> INSTRUCTIONS TO FOLLOW
Only the text of the records belongs in the answer, copied exactly and without pictures.

Collected data:
• • • •
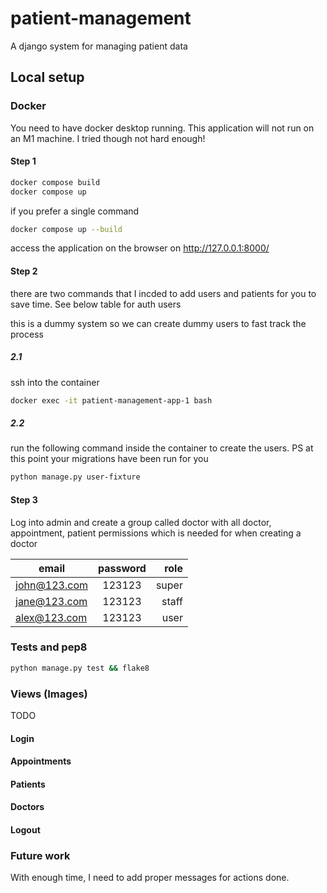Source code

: # patient-management
A django system for managing patient data

## Local setup
### Docker
You need to have docker desktop running. This application will not run on an M1 machine. I tried though not hard enough!

#### Step 1
```bash
docker compose build
docker compose up
```

if you prefer a single command 
```bash
docker compose up --build
```

access the application on the browser on http://127.0.0.1:8000/


#### Step 2
there are two commands that I incded to add users and patients for you to save time. See below table for auth users

this is a dummy system so we can create dummy users to fast track the process

##### 2.1
ssh into the container
```bash
docker exec -it patient-management-app-1 bash
```

##### 2.2
run the following command inside the container to create the users. PS at this point your migrations have been run for you
```bash
python manage.py user-fixture
```


#### Step 3
Log into admin and create a group called doctor with all doctor, appointment, patient permissions which is needed for when creating a doctor


| email          | password | role  |
| -------------- |:--------:| -----:|
| john@123.com   | 123123   | super |
| jane@123.com   | 123123   | staff |
| alex@123.com   | 123123   | user  |


### Tests and pep8
```bash
python manage.py test && flake8
```

### Views (Images)
TODO
#### Login
#### Appointments
#### Patients
#### Doctors
#### Logout

### Future work
With enough time, I need to add proper messages for actions done.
• • • •
> THE COMPLETED TASK
Source code

: # patient-management
A django system for managing patient data

## Local setup
### Docker
You need to have docker desktop running. This application will not run on an M1 machine. I tried though not hard enough!

#### Step 1
```bash
docker compose build
docker compose up
```

if you prefer a single command 
```bash
docker compose up --build
```

access the application on the browser on http://127.0.0.1:8000/


#### Step 2
there are two commands that I incded to add users and patients for you to save time. See below table for auth users

this is a dummy system so we can create dummy users to fast track the process

##### 2.1
ssh into the container
```bash
docker exec -it patient-management-app-1 bash
```

##### 2.2
run the following command inside the container to create the users. PS at this point your migrations have been run for you
```bash
python manage.py user-fixture
```


#### Step 3
Log into admin and create a group called doctor with all doctor, appointment, patient permissions which is needed for when creating a doctor


| email          | password | role  |
| -------------- |:--------:| -----:|
| john@123.com   | 123123   | super |
| jane@123.com   | 123123   | staff |
| alex@123.com   | 123123   | user  |


### Tests and pep8
```bash
python manage.py test && flake8
```

### Views (Images)
TODO
#### Login
#### Appointments
#### Patients
#### Doctors
#### Logout

### Future work
With enough time, I need to add proper messages for actions done.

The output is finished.